One of the main choices that employees and employers face is whether to choose between fixed rate and hourly pay. There are advantages and disadvantages to each of these forms of payment, and it's important to understand them before making a choice. So, let's get started:
Fixed rate
A fixed rate is a payment for a fixed amount of working time, regardless of how much work needs to be done. This means that an employee earns the same amount of money every week, regardless of how many work tasks they complete. A fixed rate can be set for a day, week, month, or year.
Advantages of a fixed rate:
- an employee can easily plan his or her budget, as he or she knows how much money he or she will receive for a certain period of time;
- employers can better control their salary costs, as they know exactly how much money they have to pay the employee each week, month, etc.
Disadvantages of a fixed rate:
- if an employee works fewer hours, his or her salary will be the same, which can lead to a decrease in motivation to work more.
- similarly, if an employee has worked more hours and their salary does not change, this can lead to a feeling of inequality in remuneration, which will reduce the efficiency and quality of work.
Hourly pay
Hourly pay is payment for each hour of work. This means that an employee is paid for each hour they work. Hourly pay can be set per day, week, month or year.
Advantages of hourly pay:
- an employee's productivity can be increased because they know they will be paid for every hour they work;
- employers can save more money as they only pay the employee for the hours they have worked.
Disadvantages of hourly pay:
- the other side of the coin is the negative impact on efficiency. For example, you have a designer in your company who needs 5 hours to create mockups for a one-page website. But it takes your senior designer 2 hours. Does that mean he should get paid less? No, you can increase the hourly rate and temporarily solve the problem, but it doesn't always work well.

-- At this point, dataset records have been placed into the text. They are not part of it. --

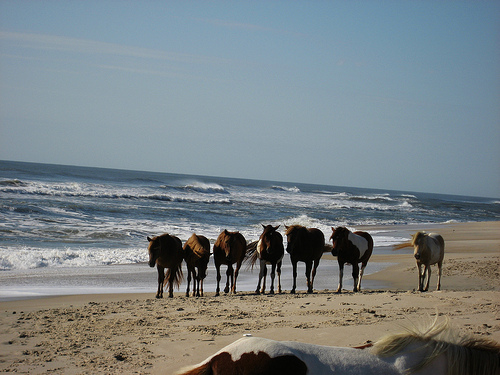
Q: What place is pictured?
A: It is an ocean.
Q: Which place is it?
A: It is an ocean.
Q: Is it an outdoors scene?
A: Yes, it is outdoors.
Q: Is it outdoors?
A: Yes, it is outdoors.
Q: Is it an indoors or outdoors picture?
A: It is outdoors.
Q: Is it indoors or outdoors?
A: It is outdoors.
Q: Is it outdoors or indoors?
A: It is outdoors.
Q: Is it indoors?
A: No, it is outdoors.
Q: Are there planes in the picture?
A: No, there are no planes.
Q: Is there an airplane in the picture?
A: No, there are no airplanes.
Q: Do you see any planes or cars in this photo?
A: No, there are no planes or cars.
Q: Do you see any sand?
A: Yes, there is sand.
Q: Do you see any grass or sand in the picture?
A: Yes, there is sand.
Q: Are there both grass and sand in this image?
A: No, there is sand but no grass.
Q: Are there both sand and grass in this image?
A: No, there is sand but no grass.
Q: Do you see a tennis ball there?
A: No, there are no tennis balls.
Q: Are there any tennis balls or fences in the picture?
A: No, there are no tennis balls or fences.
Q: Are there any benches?
A: No, there are no benches.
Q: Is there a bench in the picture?
A: No, there are no benches.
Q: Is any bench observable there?
A: No, there are no benches.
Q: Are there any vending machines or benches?
A: No, there are no benches or vending machines.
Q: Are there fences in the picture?
A: No, there are no fences.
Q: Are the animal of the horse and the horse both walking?
A: Yes, both the animal and the horse are walking.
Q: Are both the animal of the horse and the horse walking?
A: Yes, both the animal and the horse are walking.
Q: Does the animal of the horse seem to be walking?
A: Yes, the animal is walking.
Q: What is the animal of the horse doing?
A: The animal is walking.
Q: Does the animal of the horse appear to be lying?
A: No, the animal is walking.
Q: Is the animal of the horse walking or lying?
A: The animal is walking.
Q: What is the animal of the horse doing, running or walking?
A: The animal is walking.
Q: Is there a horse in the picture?
A: Yes, there is a horse.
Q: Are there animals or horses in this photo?
A: Yes, there is a horse.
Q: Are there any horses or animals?
A: Yes, there is a horse.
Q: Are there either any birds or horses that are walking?
A: Yes, the horse is walking.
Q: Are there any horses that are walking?
A: Yes, there is a horse that is walking.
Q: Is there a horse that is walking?
A: Yes, there is a horse that is walking.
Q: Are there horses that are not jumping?
A: Yes, there is a horse that is walking.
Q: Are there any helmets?
A: No, there are no helmets.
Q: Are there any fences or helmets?
A: No, there are no helmets or fences.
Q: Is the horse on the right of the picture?
A: Yes, the horse is on the right of the image.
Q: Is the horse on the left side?
A: No, the horse is on the right of the image.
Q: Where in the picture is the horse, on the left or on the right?
A: The horse is on the right of the image.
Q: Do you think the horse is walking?
A: Yes, the horse is walking.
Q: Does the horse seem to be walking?
A: Yes, the horse is walking.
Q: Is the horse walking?
A: Yes, the horse is walking.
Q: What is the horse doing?
A: The horse is walking.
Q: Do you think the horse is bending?
A: No, the horse is walking.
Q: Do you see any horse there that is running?
A: No, there is a horse but it is walking.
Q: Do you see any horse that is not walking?
A: No, there is a horse but it is walking.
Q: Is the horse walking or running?
A: The horse is walking.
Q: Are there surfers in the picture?
A: No, there are no surfers.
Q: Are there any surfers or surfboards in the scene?
A: No, there are no surfers or surfboards.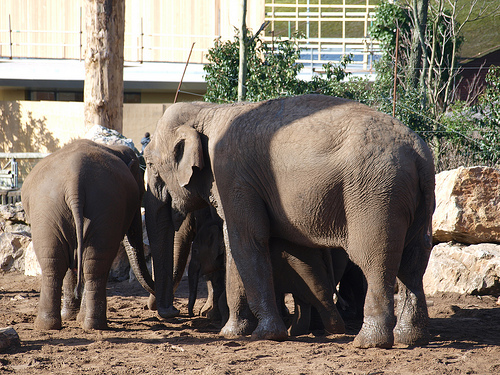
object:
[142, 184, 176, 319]
trunk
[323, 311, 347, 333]
left foot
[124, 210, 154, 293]
trunk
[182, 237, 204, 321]
trunk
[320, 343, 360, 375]
ground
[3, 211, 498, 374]
space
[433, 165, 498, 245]
rock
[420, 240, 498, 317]
rock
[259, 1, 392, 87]
building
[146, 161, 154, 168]
eye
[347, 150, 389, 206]
lines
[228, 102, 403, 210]
skin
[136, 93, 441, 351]
elephant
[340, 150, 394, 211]
ketchup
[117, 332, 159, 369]
dirt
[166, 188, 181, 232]
mouth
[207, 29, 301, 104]
tree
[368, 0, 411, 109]
tree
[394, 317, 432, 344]
foot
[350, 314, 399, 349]
foot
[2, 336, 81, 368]
ground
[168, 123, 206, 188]
ear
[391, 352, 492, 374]
ground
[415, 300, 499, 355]
shadow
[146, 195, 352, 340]
elephant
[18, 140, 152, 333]
elephant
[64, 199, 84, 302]
tail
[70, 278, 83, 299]
hair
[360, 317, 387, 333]
marks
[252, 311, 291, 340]
foot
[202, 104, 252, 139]
skin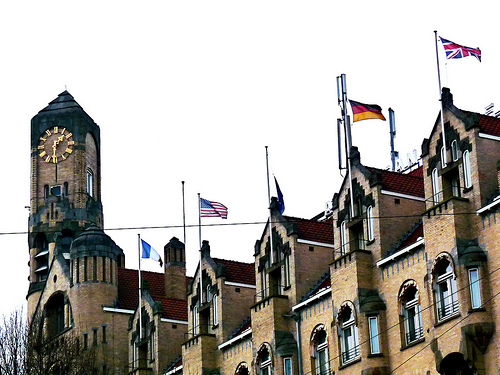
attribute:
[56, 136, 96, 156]
numerals — gold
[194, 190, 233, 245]
flag — french, red, white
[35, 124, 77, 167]
clock — bronze colored, metal, large, roman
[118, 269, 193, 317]
tiles — red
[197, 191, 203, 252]
pole — tall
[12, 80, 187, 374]
building — large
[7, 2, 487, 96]
sky — white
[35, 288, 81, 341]
window — big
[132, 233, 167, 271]
flag — blue, white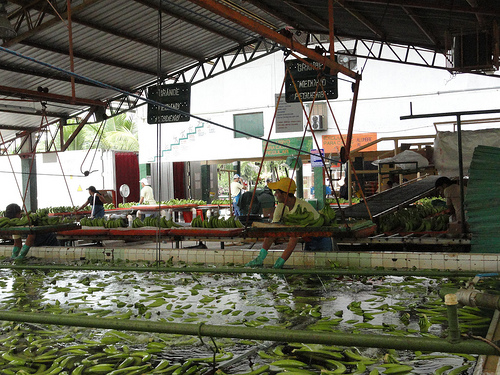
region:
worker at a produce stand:
[243, 175, 328, 273]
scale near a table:
[116, 182, 133, 201]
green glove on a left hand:
[271, 253, 285, 270]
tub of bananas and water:
[2, 257, 486, 374]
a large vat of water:
[3, 258, 495, 374]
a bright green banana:
[151, 357, 168, 371]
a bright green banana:
[157, 361, 181, 373]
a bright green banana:
[117, 355, 132, 367]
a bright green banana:
[105, 352, 130, 359]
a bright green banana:
[86, 362, 114, 373]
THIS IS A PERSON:
[267, 181, 318, 253]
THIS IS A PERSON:
[247, 187, 268, 213]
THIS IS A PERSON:
[85, 183, 101, 220]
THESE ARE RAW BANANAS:
[40, 329, 92, 360]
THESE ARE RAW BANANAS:
[335, 304, 425, 332]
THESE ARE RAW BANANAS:
[281, 347, 350, 370]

Which payment model should I choose?
Both pricing models have their pros and cons. But there's no reason you can't use both.
When to use a fixed rate?
Communicating with the client before starting work is key to the success of fixed fees. A flat rate is ideal for the following types of work:
- Risky work
- Small projects with predictable milestones and tasks
- You can easily estimate the cost based on previous projects
- The scope of work is specific, the requirements are clearly defined
When to use hourly billing?
Hourly billing is ideal for the following types of work:
- High risk, high value work
- Project scope cannot be fully defined
- Long-term projects with dynamic requirements
- The scope of work is expected to change as the project progresses
But remember, whatever payment model you choose, using a time tracker will help you achieve your goals and increase your salary.
Try implementing Yaware.TimeTracker – a simple and convenient time tracker for teams of any size and structure, designed specifically to increase productivity and achieve better results.
With its help, you will find out:
- what time of day is the most productive for employees;
- what resources employees use to complete a specific task;
- how much time is spent on a task;
- when difficulties arise in completing a task and help is needed;
- what distracts employees and prevents them from moving forward.
In addition, Yaware offers 14 days of free use of the software so you can experience its functionality to the fullest!
Conclusion
There will never be one right answer for every situation, but it is important to weigh the pros and cons of each salary model, and to assess the value of your work and the risk you are taking.